Generic disclaimer: I am in no way celebrating the history of leftist movements, socialism, or communism. This is intended to be an informative tool for open-minded and conscientious travellers looking to explore something different. I feel it is important to recognise the effect the left has had on shaping society and the political landscape. And, as such, there is room and hopefully, need for such articles.
My weird week in Georgia – an all expenses visa run for work, no less – would not have been complete without a day trip out to Gori. As I’m sure you’re already aware, this small and otherwise unobtrusive town is the birthplace of Joseph Stalin.
Trains to Gori leave from Tbilisi’s main railway station three times daily, however, the times are 08:10, 08:30 and 09:00. So, I arrived at the station somewhat earlier than I would like to be awake. When I tried to buy my ticket, the cashier was very helpful and not at all abrupt in the way that only women in post-Soviet countries know how… yeah, nah.
Me: Hi, can I get a ticket to Gori, please.
Me: Yes, please.
Me: I don’t have it, it’s at the embassy.
Me: I don’t have it.
Cashier: No passport, no ticket!
I’ve never felt more like a character in a Wes Anderson movie.
Fast-forward to the next day, when I successfully managed to make the one hour journey. If you’re worried about not knowing when to get off the train, you shouldn’t, because the conductor did two laps of the carriage screaming “GORI! GORI! GORI! GORI!” and then at the end of the second lap came and tapped me on the shoulder and screamed “GORI! GORI!” in my face. The train hadn’t begun to pull in to the station, but I stood up anyway because she seemed to be the only person in the world more anxious than me about missing the stop.
Gori Train Station
As you come in through the station at Gori, don’t miss the statue of Joe in the hall on the left. There’s a sign in English on the door that says something like “No entry without permission!” but when I waved my camera at the lady at the cash desk, she waved me in, but her facial expression suggested that she had only done that because it was the option that required the least effort on her part.
The Stalin Museum, Gori
The Stalin Museum is easy to find from the train station. The easiest route is to go back out onto the platform, turn left and then take the stairs up onto the road. Once you have crossed the bridge over the river, turn left onto Stalin Street (I wish I were making this up) and follow it until you reach the museum, which is literally unmissable.
I don’t have that much to stay about the museum that hasn’t already been said before. It’s bizarre. There’s no mention of anything bad that Stalin did, and if you’re interested in a balanced perspective of the Soviet Union this may not be the museum for you. If you’re into different household objects with Stalin’s face on them (teapots, plates, carpets etc.) then you’re in luck.
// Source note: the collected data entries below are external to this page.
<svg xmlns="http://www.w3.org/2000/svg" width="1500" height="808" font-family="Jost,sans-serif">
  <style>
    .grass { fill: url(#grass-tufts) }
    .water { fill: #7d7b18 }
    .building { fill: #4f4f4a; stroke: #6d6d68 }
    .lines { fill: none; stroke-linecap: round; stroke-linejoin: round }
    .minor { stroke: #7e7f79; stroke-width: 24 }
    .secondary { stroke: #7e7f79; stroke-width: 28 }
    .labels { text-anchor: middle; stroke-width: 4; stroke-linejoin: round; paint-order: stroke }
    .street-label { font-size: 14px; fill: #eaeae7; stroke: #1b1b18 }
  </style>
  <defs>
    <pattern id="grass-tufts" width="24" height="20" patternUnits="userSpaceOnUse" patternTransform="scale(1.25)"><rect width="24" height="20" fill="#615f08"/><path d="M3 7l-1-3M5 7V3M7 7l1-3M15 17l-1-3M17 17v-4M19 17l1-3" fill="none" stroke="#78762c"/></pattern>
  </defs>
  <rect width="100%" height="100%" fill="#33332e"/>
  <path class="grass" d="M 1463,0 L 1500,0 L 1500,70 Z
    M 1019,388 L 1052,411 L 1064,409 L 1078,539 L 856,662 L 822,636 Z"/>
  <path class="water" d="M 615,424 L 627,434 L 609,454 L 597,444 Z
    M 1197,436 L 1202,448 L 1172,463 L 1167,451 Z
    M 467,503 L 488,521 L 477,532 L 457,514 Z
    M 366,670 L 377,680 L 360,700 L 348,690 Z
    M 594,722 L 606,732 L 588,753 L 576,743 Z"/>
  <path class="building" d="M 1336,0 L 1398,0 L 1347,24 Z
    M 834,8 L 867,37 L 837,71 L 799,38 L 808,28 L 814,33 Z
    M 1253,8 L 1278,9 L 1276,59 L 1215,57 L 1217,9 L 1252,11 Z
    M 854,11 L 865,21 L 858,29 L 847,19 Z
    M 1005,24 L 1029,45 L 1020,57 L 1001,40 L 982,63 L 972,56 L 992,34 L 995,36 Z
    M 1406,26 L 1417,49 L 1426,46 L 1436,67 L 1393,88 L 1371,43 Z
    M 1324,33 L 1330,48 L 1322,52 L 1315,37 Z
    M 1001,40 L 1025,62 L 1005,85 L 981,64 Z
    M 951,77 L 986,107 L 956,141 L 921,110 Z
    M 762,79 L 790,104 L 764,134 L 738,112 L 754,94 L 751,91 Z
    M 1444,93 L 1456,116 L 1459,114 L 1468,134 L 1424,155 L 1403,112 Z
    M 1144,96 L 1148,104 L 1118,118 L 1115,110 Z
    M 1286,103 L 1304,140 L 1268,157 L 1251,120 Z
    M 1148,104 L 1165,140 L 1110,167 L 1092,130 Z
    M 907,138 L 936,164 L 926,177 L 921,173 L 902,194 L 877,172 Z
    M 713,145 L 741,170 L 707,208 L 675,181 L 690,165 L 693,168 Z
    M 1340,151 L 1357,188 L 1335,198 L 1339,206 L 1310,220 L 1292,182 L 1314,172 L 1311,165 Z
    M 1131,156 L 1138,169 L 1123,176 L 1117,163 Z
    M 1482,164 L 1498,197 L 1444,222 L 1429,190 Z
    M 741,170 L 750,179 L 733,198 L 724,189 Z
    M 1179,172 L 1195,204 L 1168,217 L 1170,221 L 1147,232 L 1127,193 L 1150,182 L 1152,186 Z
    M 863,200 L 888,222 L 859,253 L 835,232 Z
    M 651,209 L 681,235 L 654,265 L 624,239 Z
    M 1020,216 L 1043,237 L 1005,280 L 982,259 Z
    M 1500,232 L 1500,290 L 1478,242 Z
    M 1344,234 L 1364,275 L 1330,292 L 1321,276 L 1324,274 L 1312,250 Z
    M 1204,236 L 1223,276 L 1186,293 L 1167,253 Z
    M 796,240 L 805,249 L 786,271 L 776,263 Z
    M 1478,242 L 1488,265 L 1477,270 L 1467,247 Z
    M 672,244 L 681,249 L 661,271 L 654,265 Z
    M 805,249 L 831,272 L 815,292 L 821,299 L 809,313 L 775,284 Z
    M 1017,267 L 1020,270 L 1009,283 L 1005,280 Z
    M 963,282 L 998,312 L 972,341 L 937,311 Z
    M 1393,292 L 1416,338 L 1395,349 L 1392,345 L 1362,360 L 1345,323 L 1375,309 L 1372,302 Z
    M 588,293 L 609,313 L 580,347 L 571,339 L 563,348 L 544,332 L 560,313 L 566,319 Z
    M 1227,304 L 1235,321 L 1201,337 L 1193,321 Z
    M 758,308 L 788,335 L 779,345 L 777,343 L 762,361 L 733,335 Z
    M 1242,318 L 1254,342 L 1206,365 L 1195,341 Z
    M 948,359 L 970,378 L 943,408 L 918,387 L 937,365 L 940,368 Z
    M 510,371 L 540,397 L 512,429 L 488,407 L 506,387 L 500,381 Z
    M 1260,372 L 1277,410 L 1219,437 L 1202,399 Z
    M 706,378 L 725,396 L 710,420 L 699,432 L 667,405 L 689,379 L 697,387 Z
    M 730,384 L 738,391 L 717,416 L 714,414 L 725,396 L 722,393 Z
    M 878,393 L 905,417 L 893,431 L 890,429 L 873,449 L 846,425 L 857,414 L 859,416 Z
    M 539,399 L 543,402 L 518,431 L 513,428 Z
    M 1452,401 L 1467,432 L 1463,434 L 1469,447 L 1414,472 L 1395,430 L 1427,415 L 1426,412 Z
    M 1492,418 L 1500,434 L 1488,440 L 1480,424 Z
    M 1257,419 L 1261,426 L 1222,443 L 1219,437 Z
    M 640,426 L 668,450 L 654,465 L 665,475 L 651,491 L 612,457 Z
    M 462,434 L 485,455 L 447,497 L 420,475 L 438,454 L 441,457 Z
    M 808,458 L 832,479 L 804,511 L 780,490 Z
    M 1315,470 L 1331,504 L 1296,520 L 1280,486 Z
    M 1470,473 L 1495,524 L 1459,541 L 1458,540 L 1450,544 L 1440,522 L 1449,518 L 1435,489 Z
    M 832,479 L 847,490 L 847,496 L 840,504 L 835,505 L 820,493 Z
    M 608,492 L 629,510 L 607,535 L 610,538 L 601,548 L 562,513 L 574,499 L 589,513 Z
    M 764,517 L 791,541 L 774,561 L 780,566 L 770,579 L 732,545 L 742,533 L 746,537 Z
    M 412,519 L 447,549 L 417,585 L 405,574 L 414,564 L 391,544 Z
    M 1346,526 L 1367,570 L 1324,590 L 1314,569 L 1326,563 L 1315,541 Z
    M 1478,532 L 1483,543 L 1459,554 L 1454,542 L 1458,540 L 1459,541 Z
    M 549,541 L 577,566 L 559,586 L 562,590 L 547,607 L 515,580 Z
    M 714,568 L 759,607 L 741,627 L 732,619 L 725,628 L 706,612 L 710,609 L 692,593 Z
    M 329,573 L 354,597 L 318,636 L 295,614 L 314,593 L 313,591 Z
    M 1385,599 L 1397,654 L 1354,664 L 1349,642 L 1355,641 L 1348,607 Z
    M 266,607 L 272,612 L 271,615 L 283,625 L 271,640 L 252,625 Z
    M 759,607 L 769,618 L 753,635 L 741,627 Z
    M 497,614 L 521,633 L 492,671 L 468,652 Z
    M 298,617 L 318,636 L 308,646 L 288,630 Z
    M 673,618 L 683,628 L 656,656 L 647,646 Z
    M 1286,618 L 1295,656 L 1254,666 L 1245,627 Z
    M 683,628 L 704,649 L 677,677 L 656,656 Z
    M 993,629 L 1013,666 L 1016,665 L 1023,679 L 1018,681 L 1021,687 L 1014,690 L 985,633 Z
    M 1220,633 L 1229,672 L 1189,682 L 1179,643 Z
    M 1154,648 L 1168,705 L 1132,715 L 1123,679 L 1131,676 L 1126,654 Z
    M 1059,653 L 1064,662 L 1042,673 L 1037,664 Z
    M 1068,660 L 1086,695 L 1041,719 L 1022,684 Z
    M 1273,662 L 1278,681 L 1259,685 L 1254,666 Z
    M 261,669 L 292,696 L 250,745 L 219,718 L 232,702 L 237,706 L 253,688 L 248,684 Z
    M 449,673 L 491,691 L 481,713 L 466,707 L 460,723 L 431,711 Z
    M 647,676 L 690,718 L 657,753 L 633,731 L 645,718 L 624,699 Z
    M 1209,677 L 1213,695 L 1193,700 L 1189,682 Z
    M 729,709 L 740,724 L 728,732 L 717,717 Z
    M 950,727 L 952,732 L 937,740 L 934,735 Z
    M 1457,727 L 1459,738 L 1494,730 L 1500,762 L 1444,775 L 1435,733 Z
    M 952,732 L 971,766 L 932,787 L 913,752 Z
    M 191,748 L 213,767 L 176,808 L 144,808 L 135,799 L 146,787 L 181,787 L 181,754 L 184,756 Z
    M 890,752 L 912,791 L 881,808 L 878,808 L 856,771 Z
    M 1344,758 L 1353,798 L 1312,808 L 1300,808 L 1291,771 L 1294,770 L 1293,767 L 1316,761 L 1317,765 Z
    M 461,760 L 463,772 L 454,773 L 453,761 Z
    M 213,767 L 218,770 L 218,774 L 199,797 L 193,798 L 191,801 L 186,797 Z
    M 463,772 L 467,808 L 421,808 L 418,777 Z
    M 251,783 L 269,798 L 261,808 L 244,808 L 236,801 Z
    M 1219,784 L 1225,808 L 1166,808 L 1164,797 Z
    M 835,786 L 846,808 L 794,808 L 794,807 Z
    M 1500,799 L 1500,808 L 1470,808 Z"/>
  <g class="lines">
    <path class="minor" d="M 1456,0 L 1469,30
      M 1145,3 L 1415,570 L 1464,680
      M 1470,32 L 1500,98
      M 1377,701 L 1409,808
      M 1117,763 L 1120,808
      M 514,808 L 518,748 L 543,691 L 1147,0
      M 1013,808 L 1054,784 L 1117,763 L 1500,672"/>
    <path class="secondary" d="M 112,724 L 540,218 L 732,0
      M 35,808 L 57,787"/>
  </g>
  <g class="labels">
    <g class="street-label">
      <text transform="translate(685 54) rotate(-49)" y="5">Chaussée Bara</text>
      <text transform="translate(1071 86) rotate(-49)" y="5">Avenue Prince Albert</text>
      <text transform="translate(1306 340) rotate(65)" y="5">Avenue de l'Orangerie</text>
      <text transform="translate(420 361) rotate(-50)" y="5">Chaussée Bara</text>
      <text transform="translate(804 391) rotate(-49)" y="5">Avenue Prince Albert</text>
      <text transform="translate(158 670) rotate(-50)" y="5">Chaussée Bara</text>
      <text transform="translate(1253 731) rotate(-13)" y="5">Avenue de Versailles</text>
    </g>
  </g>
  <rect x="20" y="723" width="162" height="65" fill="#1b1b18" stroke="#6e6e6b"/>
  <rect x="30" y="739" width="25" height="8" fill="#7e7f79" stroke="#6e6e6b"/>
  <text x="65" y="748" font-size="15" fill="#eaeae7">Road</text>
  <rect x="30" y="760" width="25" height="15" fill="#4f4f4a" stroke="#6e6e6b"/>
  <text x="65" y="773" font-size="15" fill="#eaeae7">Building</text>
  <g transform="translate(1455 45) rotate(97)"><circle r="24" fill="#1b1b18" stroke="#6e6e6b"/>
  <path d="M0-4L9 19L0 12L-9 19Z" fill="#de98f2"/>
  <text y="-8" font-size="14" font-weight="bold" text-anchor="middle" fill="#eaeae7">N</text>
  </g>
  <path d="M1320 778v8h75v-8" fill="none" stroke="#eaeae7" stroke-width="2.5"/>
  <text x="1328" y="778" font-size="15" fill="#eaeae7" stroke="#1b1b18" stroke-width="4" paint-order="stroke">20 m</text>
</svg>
My favourite room was definitely the room devoted entirely to the death of Stalin, not to be confused with Armando Ianucci’s 2017 film of the same name, though it is equally perverse. In pride of place is Stalin’s death mask, which is treated with shrine-like reverence. On the walls are paintings of Joe in his coffin, and paintings of the many mourners assembled outside his mausoleum in Moscow.
Also worth noting is the fact that they have moved Stalin’s childhood home and placed it in the courtyard of the museum. It’s very small (as a good comrade’s home often is) but that’s an impressive feat regardless. There’s also his private train carriage which does attract an increased fee (nominal). It’s highly missable if you’re short on money, but when’s the next time you’ll be in Gori, Georgia?
Gori War Museum
On your way back towards the train station, on the right-hand side of the road is the Gori War Museum. It’s not very well signposted, but the mustard-coloured relief devoted to the Great Patriotic War should catch your eye. The museum is mostly dedicated to Soviet victories during World War Two and is only fully accessible if you speak Georgian or Russian.
Here you’ll find yet another life-size statue of Stalin. If you turn left at the statue and look in the box on the floor in the corner, you’ll find more Nazi medals than most Westerners will see in their entire lives.
Stalin’s Printing Press, AKA Georgia’s Communist Party Headquarters
Located at 7 Kaspskaya Street, Tbilisi, you’ll find an innocuous brick building – I almost wondered if I was in the right place until I saw the hammer and sickle motifs on the door.
I was shown around the party headquarters by the Vice-Chairman of the Georgian Communist Party. He spoke no English, so we relied on my fairly shitty Russian. Within a few minutes (literally) he was asking if men could marry men in Australia and expressing his disgust. You have been warned.
At the back of the headquarters is a small house, which was also once occupied by Joseph Stalin – or as he was known then, Iosif Djugashvili. Hidden beneath the house, in a series of tunnels running from a well, was a secret Bolshevik printing press, used by Stalin and his comrades to create anti-Tsarist newsletters. The press ran for three years until it was discovered in 1906. It spent some amount of time (not sure if it’s my memory or my Russian failing me now!) underwater, so the press is completely caked in rust. It is possible to climb down and see the press.
There are no large statues of Stalin, but there’s plenty of photos and paintings of him and Lenin. The portrayal of Stalin is about as balanced as that in Gori, but the things you get to see are a lot less… kitsch. If you’re interested in Soviet history, this is the “must see” place on this list.